Kebijakan tersebut tertuang dalam Instruksi Gubernur (Ingub) Lampung Nomor 4 Tahun 2025 tentang Hari Kamis Beradat yang resmi diterbitkan Gubernur Lampung Rahmat Mirzani Djausal dan ditandatangani pada 30 Desember 2025.
Ingub ini menjadi langkah konkret Pemerintah Provinsi Lampung dalam melestarikan kebudayaan lokal sekaligus memperkuat identitas daerah di tengah arus modernisasi.
Gubernur Mirza menyampaikan bahwa kebijakan Hari Kamis Beradat sejalan dengan Asta Cita Presiden Republik Indonesia serta Tiga Cita Gubernur dan Wakil Gubernur Lampung, khususnya dalam upaya memperkuat jati diri dan nilai-nilai adat sebagai bagian dari khazanah budaya Nusantara.
Instruksi tersebut ditujukan kepada seluruh jajaran pemerintahan, mulai dari Sekretaris Daerah Provinsi, para Bupati dan Wali Kota se-Provinsi Lampung, hingga Kepala Perangkat Daerah dan Instansi Vertikal. Kebijakan ini juga menyasar sektor pendidikan, termasuk Rektor dan pimpinan Perguruan Tinggi Negeri maupun Swasta di seluruh Provinsi Lampung.
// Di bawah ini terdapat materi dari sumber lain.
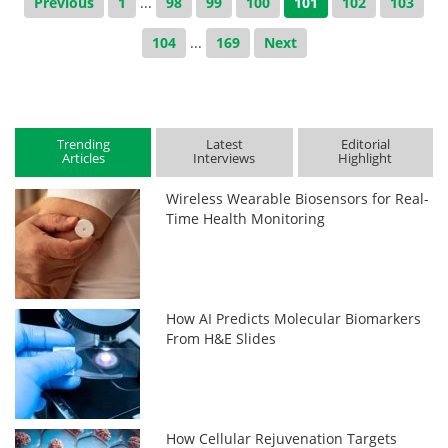
Previous
1
...
98
99
100
101
102
103
104
...
169
Next
Trending
Latest
Editorial
Articles
Interviews
Highlight
Wireless Wearable Biosensors for Real-
Time Health Monitoring
How AI Predicts Molecular Biomarkers
From H&E Slides
How Cellular Rejuvenation Targets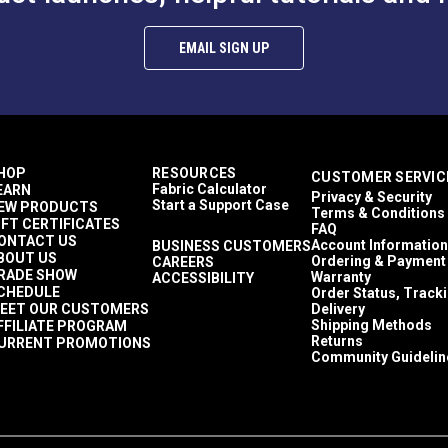
EMAIL SIGN UP
HOP
RESOURCES
CUSTOMER SERVIC
Fabric Calculator
EARN
Privacy & Security
Start a Support Case
EW PRODUCTS
Terms & Conditions
IFT CERTIFICATES
FAQ
ONTACT US
Account Information
BUSINESS CUSTOMERS
BOUT US
Ordering & Payment
CAREERS
RADE SHOW
Warranty
ACCESSIBILITY
CHEDULE
Order Status, Track
EET OUR CUSTOMERS
Delivery
Shipping Methods
FFILIATE PROGRAM
Returns
URRENT PROMOTIONS
Community Guidelin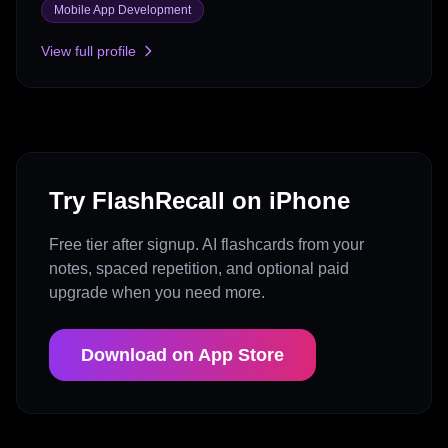
Mobile App Development
View full profile
Try FlashRecall on iPhone
Free tier after signup. AI flashcards from your
notes, spaced repetition, and optional paid
upgrade when you need more.
Download on App Store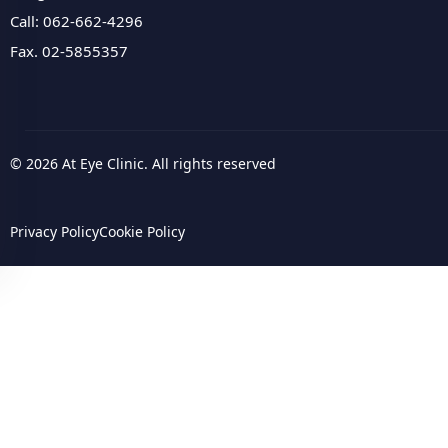
Call: 062-662-4296
Fax. 02-5855357
© 2026 At Eye Clinic. All rights reserved
Privacy Policy
Cookie Policy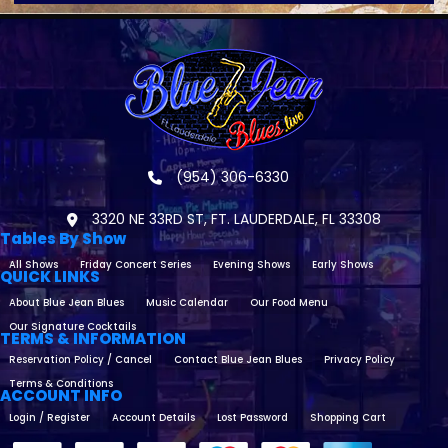
(954) 306-6330
3320 NE 33RD ST, FT. LAUDERDALE, FL 33308
Tables By Show
All Shows
Friday Concert Series
Evening Shows
Early Shows
QUICK LINKS
About Blue Jean Blues
Music Calendar
Our Food Menu
Our Signature Cocktails
TERMS & INFORMATION
Reservation Policy / Cancel
Contact Blue Jean Blues
Privacy Policy
Terms & Conditions
ACCOUNT INFO
Login / Register
Account Details
Lost Password
Shopping Cart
Dalam diktum kesatu, Gubernur Mirza menginstruksikan implementasi nyata program Hari Kamis Beradat. Setiap hari Kamis, bahasa Lampung wajib digunakan sebagai alat komunikasi utama dalam pelayanan publik, interaksi antarpegawai, rapat dinas, hingga sambutan resmi selama jam kerja.
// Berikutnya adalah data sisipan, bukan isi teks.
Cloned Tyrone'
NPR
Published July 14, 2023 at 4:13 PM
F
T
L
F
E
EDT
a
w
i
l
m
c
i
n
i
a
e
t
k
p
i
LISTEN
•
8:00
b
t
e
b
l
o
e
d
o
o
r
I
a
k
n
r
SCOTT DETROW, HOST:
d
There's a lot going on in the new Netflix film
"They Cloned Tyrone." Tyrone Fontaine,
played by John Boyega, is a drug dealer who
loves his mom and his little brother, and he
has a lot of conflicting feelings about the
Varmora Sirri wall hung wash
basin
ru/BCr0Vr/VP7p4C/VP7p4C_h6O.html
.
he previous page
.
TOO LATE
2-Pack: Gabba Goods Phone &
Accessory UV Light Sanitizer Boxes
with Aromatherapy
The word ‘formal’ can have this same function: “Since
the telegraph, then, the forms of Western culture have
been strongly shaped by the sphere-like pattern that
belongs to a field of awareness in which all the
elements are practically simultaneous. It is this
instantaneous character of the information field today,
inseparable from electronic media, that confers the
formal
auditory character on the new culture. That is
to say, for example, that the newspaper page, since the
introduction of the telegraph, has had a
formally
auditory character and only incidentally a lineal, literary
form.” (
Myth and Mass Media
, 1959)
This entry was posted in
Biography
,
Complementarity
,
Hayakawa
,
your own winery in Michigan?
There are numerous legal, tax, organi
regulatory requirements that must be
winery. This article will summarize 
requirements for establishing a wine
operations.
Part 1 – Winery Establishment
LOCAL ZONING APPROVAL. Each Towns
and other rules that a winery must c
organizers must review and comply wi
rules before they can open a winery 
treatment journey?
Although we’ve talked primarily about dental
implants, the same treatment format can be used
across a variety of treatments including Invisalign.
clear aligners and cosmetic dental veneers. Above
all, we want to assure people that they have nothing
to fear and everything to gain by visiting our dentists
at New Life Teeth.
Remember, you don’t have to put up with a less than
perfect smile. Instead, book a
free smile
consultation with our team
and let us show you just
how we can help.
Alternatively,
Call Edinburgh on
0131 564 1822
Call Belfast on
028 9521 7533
Penggunaan bahasa Lampung juga didorong diterapkan di lingkungan lembaga pendidikan. Sekolah dan perguruan tinggi diminta menggunakan bahasa daerah dalam interaksi proses belajar mengajar sebagai upaya menanamkan nilai budaya lokal sejak dini.
Selain penggunaan bahasa daerah, Gubernur Mirza juga mengatur ketentuan berpakaian bagi Aparatur Sipil Negara. Pada diktum kedua, ditegaskan bahwa seluruh ASN, baik laki-laki maupun perempuan, wajib mengenakan batik khas Lampung setiap hari Kamis.
Gubernur Mirza menekankan agar instruksi ini tidak hanya menjadi formalitas, melainkan dilaksanakan secara tertib, disiplin, dan penuh tanggung jawab oleh seluruh pihak terkait.
Instruksi Gubernur Lampung Nomor 4 Tahun 2025 tentang Hari Kamis Beradat ini dinyatakan mulai berlaku efektif sejak tanggal ditetapkan.